In denying the motion, the court states: “The parties dispute whether [Plaintiff] requested additional FMLA leave time, which possibly would have excused his otherwise unapproved absences. Further, it is not clear from the record whether AT&T would have imposed different performance criteria on [Plaintiff] if extended FMLA leave had been granted. Accordingly, AT&T has not established that it is entitled to summary judgment.”

Motion for summary judgment denied.

Judge Dale A. Kimball – Motion for Summary Judgment granted

September 6, 2006

2006 U.S. Dist. LEXIS 62521


Case No. 2:05CV753

August 31, 2006

Plaintiff brought this case under ERISA for statutory penalties alleging that his employer, Northrop Grumman, failed to send him full copies of the applicable long-term disability policy he requested. Defendant moved for summary judgment.

Motion for summary judgment was granted since, among other reasons, 29 USC Section 1024(b)(4) requires a participant to request plan documents from the Plan Administrator and only the Plan Administrator can be subject to the statutory penalty for failing to provide the requested documents. Plaintiff’s employer was held to not be the Plan Administrator. The Plan Administrator was not named as a defendant in this case.

Judge J. Thomas Greene – Motion for Summary Judgment denied

August 29, 2006

Miller v.

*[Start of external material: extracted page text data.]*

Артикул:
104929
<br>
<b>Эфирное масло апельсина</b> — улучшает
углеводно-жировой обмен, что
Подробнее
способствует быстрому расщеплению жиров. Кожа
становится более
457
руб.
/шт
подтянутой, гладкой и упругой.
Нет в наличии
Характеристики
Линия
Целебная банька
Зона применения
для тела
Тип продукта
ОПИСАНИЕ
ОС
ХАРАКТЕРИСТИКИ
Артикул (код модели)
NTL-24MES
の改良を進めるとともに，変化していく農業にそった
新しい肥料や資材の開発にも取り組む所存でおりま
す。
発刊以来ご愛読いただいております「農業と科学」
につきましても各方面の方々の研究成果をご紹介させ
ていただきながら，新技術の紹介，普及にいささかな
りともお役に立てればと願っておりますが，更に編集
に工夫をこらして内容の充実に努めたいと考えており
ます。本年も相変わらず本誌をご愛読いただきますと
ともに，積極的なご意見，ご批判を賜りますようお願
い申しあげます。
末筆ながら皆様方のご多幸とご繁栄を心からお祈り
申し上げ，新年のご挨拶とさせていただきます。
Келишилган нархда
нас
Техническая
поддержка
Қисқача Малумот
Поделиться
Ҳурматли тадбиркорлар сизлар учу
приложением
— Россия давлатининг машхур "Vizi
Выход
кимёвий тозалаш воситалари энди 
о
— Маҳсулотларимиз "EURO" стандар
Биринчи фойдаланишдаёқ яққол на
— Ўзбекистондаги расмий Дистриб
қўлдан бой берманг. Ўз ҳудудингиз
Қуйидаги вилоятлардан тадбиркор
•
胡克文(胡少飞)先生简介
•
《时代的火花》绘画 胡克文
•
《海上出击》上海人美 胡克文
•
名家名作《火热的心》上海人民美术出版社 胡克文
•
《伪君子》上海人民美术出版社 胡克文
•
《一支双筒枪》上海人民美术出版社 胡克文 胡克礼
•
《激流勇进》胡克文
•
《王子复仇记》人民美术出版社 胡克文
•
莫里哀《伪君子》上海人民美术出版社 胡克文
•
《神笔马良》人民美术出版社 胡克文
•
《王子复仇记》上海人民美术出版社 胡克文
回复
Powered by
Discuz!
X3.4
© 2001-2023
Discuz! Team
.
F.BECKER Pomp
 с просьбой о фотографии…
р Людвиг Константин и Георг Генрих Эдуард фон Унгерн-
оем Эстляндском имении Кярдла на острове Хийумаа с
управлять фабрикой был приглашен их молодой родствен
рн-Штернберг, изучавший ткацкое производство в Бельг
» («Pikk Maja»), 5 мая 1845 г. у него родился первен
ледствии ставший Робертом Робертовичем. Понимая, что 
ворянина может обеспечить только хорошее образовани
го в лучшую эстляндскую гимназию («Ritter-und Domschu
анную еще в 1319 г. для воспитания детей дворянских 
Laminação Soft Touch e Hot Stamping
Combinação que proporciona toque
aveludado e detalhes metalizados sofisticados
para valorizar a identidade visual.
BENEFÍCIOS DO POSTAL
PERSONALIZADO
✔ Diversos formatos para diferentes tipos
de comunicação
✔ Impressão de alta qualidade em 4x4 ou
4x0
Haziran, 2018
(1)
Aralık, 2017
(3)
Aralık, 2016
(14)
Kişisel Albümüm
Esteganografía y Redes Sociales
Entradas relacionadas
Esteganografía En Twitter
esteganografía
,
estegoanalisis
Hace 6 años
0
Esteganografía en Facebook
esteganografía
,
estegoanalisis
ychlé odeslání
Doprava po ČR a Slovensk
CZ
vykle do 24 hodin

Saia Motor Freight Line, Inc.


August 28, 2006

Judge J. Thomas Greene

Plaintiff had been employed as a truck driver with SAIA for 12 years.  In short, defendant claims Miller was fired because of multiple wrecks and “agressive driving.” Plaintiff claims these are merely pretexts and asserts he was terminated because of his “whistle blowing” actions after plaintiff refused to make runs that plaintiff claims would require him to be in violation of the Hours of Service regulations as set forth by the Department of Transportation.

After reviewing the arguments of counsel, the Court ruled that there are “several genuine issues of material fact in dispute in this case” and denied the Motion for Summary Judgment.